• PROMPT 1: Copy word for word the stretch of the outboard mount thread from "The concept is" through "(Sep 19, 2008)".
• PROMPT 2: Name each user who posts in the outboard mount thread, listing every name only once.

QUOTED PASSAGE below:

# Mayer's Motor Mount for Sailboat Outboard?



## Wallilabu (Jan 29, 2009)

Hi friends. When I restored my 1964 Sparkman and Stepehen Sailmaster 22, I mounted a 6 HP Suzuki in the stern lazarette for auxillary power, with remote controls in the cockpit. Although aesthetically pleasing, I am not satisfied with her handling under power with this configuration and am thinking of moving the motor to a stern mount. I've used the traditional stern brackets on other boats this size, but haven't cared much for them either.

Anyway, I ran across this new design called the Mayer's Mount, designed and patented by Tom Mayers down in the Keys. The Mayers Motor Mount, Sailing, Outboard Motor Management System

The concept is basically a stainless steel tubular frame that has a movable yoke on which the motor can be raised and lowered to proper position. Ease of doing so is a clear plus, and the motor can be on the centerline, but it would carry the wieght further aft. Does anyone have any experience or insight into this mount?

Wallilabu


----------



## mitiempo (Sep 19, 2008)

What don't you like about the handling under the power with the outboard as it is?


----------



## tommays (Sep 9, 2008)

That is a pretty bad looking mount and i know bad looking


----------



## Wallilabu (Jan 29, 2009)

*Backing her down....*



mitiempo said:


> What don't you like about the handling under the power with the outboard as it is?


The problem is the total lack of predictability and control when trying to back her up under power. The current configuration is shown here:

https://picasaweb.google.com/gkoski...anAndStephensSailmaster22#5358506970980987026

https://picasaweb.google.com/gkoski...anAndStephensSailmaster22#5358507057115408418

Obviously sailboats were never meant to go backwards, and with a full keel configuration (about 3900 lbs total displacement on 16 ft of waterline), such designs never do well in reverse, but it seems the prop wash hitting the rudder must disrupt the flow over the rudder that would offer some steerage and push the hull away. Also, because of the motor always being in the water, the drag effects the performance under sail especially on port tack where she carries a significant amount of lee helm. So, it seemed that the solution(s) might be to get the motor further away from the rudder for improving performance under power and getting it out of the water when under sail, hence the idea of the mount.

I am very open-minded and have little experience with this, so all thoughts and suggestions appreciated..


----------



## tommays (Sep 9, 2008)

End of QUOTED PASSAGE.
DATASET EXTRACT below:

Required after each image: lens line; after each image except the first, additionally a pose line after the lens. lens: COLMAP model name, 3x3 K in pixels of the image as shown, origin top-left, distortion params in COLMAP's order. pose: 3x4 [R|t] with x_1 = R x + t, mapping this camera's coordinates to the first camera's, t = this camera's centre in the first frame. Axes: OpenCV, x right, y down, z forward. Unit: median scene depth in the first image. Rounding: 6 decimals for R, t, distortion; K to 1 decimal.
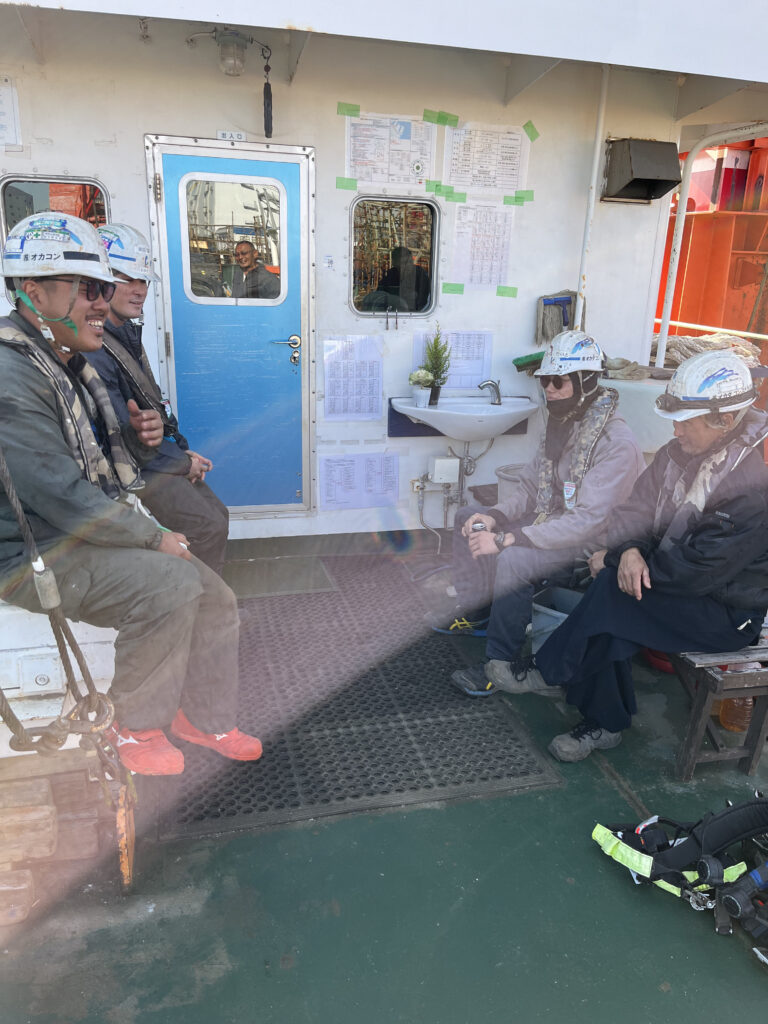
lens RADIAL K [[768.5, 0, 384.0], [0, 768.5, 512.0], [0, 0, 1]] dist [0.007656, 0.005510]
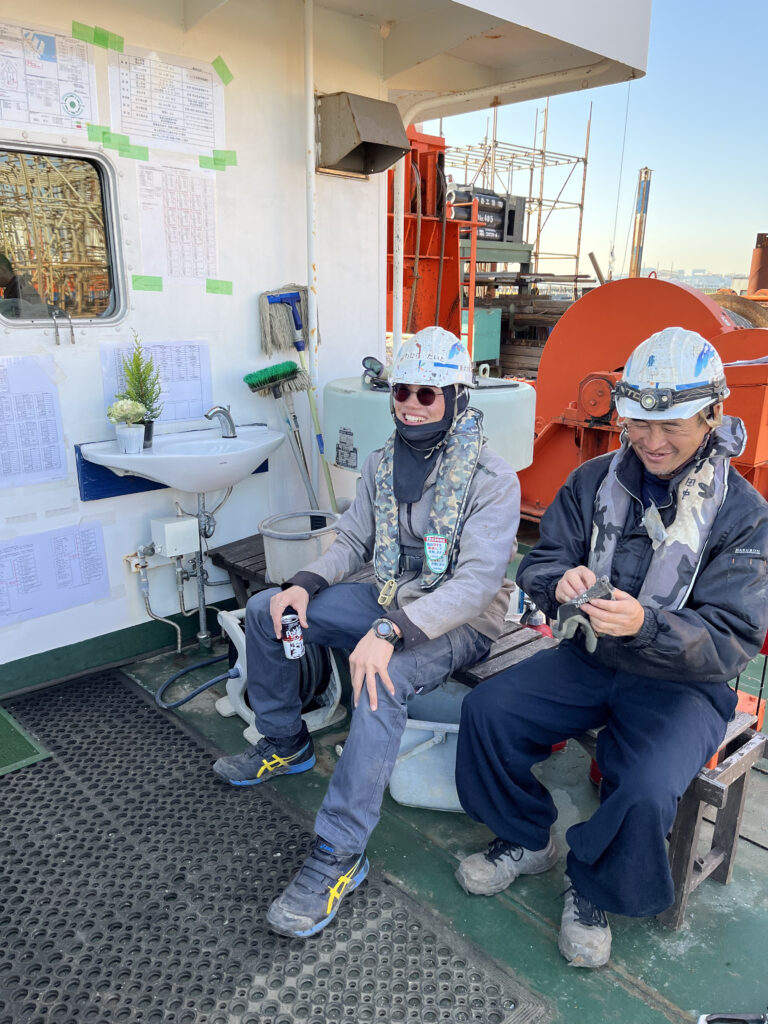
lens RADIAL K [[766.0, 0, 384.0], [0, 766.0, 512.0], [0, 0, 1]] dist [0.089288, -0.140268]
pose [[0.879563, -0.151744, 0.450935, -0.072816], [0.167148, 0.985915, 0.005742, -0.049890], [-0.445455, 0.070323, 0.892538, 0.280219]]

End of DATASET EXTRACT.

• RESPONSE BOX 1:
The concept is basically a stainless steel tubular frame that has a movable yoke on which the motor can be raised and lowered to proper position. Ease of doing so is a clear plus, and the motor can be on the centerline, but it would carry the wieght further aft. Does anyone have any experience or insight into this mount?

Wallilabu


----------



## mitiempo (Sep 19, 2008)

• RESPONSE BOX 2: Wallilabu, mitiempo, tommays